We use Cloud Data Fusion 6.2.0 but the existing Dataproc does not appear when we try to create a new compute profile.
What are we doing wrong? Why does the described option not show up? Do we have to do some additional configurations?
UPDATE 1
When I choose Dataproc, I see the followings:
UPDATE 2
When we try to use Remote Hadoop Provisioner we got the following error message in the /logs/program.log file. SSH connection is successful because the run-id folder is there.
2021-06-15 09:40:37,617 - ERROR [main:o.a.z.s.NIOServerCnxnFactory@44] - Thread Thread[main,5,main] died
java.lang.reflect.InvocationTargetException: null
at sun.reflect.NativeMethodAccessorImpl.invoke0(Native Method) ~[na:1.8.0_282]
at sun.reflect.NativeMethodAccessorImpl.invoke(NativeMethodAccessorImpl.java:62) ~[na:1.8.0_282]
at sun.reflect.DelegatingMethodAccessorImpl.invoke(DelegatingMethodAccessorImpl.java:43) ~[na:1.8.0_282]
at java.lang.reflect.Method.invoke(Method.java:498) ~[na:1.8.0_282]
at io.cdap.cdap.internal.app.runtime.distributed.remote.RemoteLauncher.main(RemoteLauncher.java:73) ~[launcher.jar:na]
Caused by: java.lang.NoSuchMethodError: com.google.common.base.Preconditions.checkArgument(ZLjava/lang/String;Ljava/lang/Object;)V
at org.apache.hadoop.conf.Configuration.set(Configuration.java:1357) ~[hadoop-common-3.2.2.jar:na]

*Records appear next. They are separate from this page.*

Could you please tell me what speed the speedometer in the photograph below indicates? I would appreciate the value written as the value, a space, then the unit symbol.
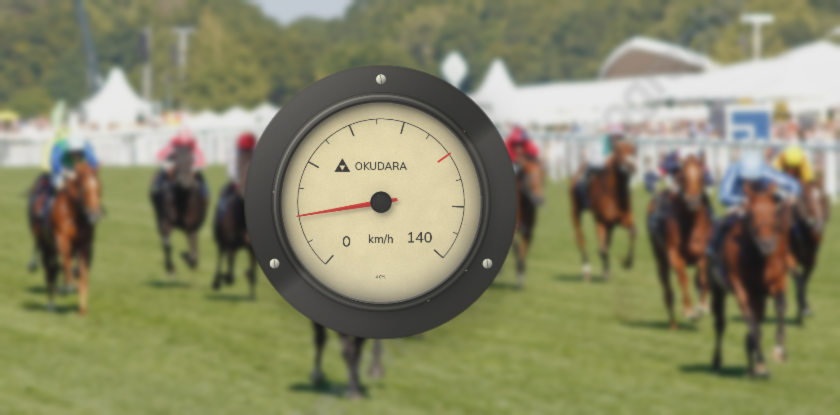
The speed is 20 km/h
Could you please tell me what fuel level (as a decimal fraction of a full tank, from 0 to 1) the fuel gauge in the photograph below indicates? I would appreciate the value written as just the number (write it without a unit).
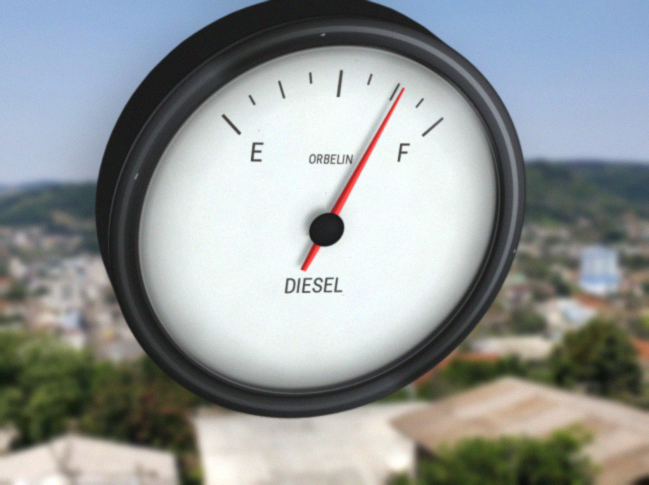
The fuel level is 0.75
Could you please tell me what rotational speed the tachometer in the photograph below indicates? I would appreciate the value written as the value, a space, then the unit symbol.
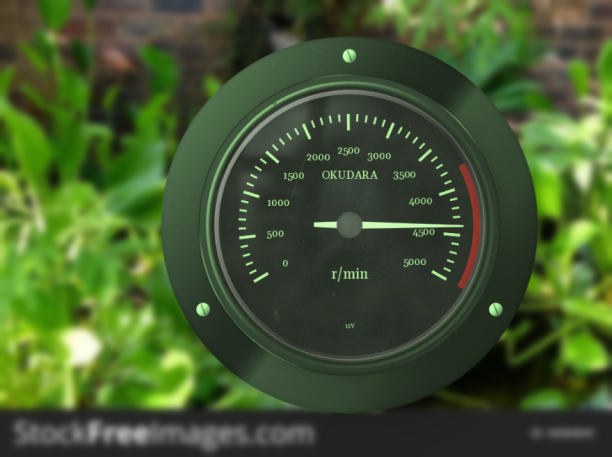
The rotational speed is 4400 rpm
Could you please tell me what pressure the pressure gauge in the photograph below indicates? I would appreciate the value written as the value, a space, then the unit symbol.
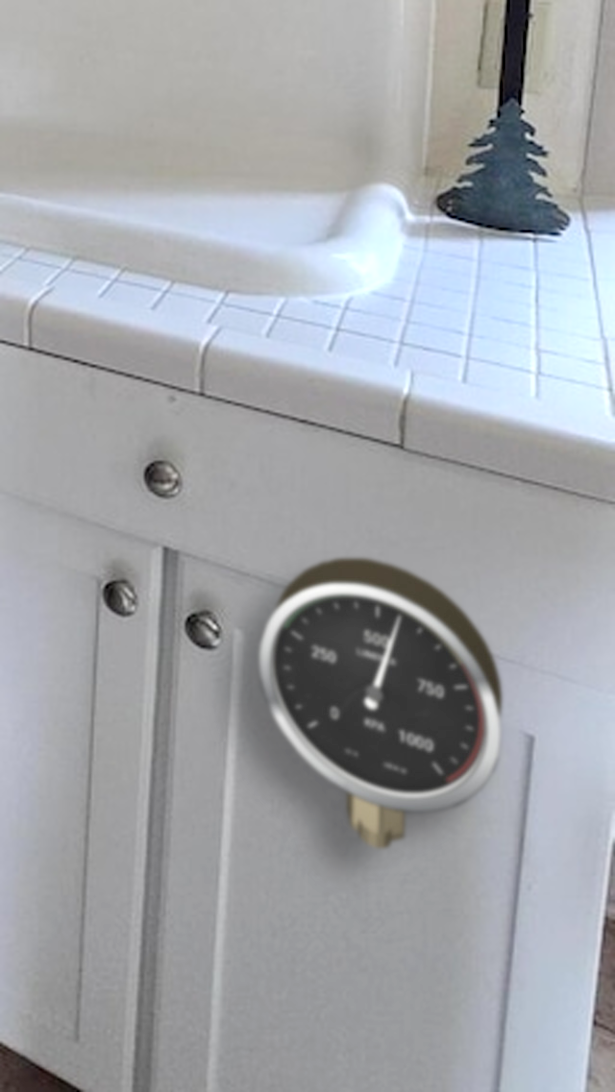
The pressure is 550 kPa
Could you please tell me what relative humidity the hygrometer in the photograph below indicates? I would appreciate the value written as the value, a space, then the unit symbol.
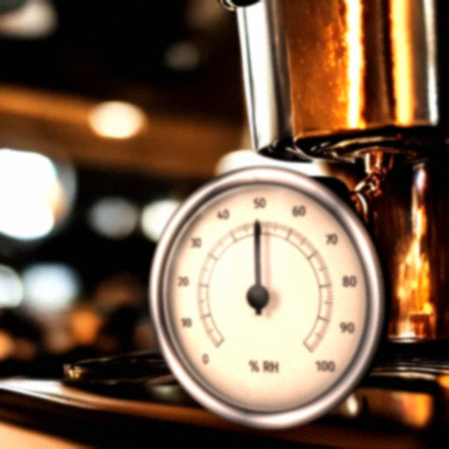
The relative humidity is 50 %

at org.apache.hadoop.conf.Configuration.set(Configuration.java:1338) ~[hadoop-common-3.2.2.jar:na]
at io.cdap.cdap.common.conf.CConfigurationUtil.copyTxProperties(CConfigurationUtil.java:100) ~[na:na]
at io.cdap.cdap.common.guice.ConfigModule.<init>(ConfigModule.java:62) ~[na:na]
at io.cdap.cdap.common.guice.ConfigModule.<init>(ConfigModule.java:49) ~[na:na]
at io.cdap.cdap.internal.app.runtime.distributed.remote.RemoteExecutionJobMain.initialize(RemoteExecutionJobMain.java:117) ~[na:na]
at io.cdap.cdap.internal.app.runtime.distributed.remote.RemoteExecutionJobMain.doMain(RemoteExecutionJobMain.java:98) ~[na:na]
at io.cdap.cdap.internal.app.runtime.distributed.remote.RemoteExecutionJobMain.main(RemoteExecutionJobMain.java:73) ~[na:na]
... 5 common frames omitted
I wasn't able to reproduce exactly the scenario since when creating a CDF instance from the scratch I was able to select Cloud Data Fusion 6.2.3 as similar closer version.
I can confirm that on version 6.2.3 you have the option to choose an Existing Dataproc Cluster. Therefore I would recommend to you to upgrade to at least that version. Follow this docs in order to do it in a safe way.
As alternative there is a method to configure Cloud Data Fusion pipeline to run against existing cluster here. This feature is available only on the Enterprise edition of Cloud Data Fusion.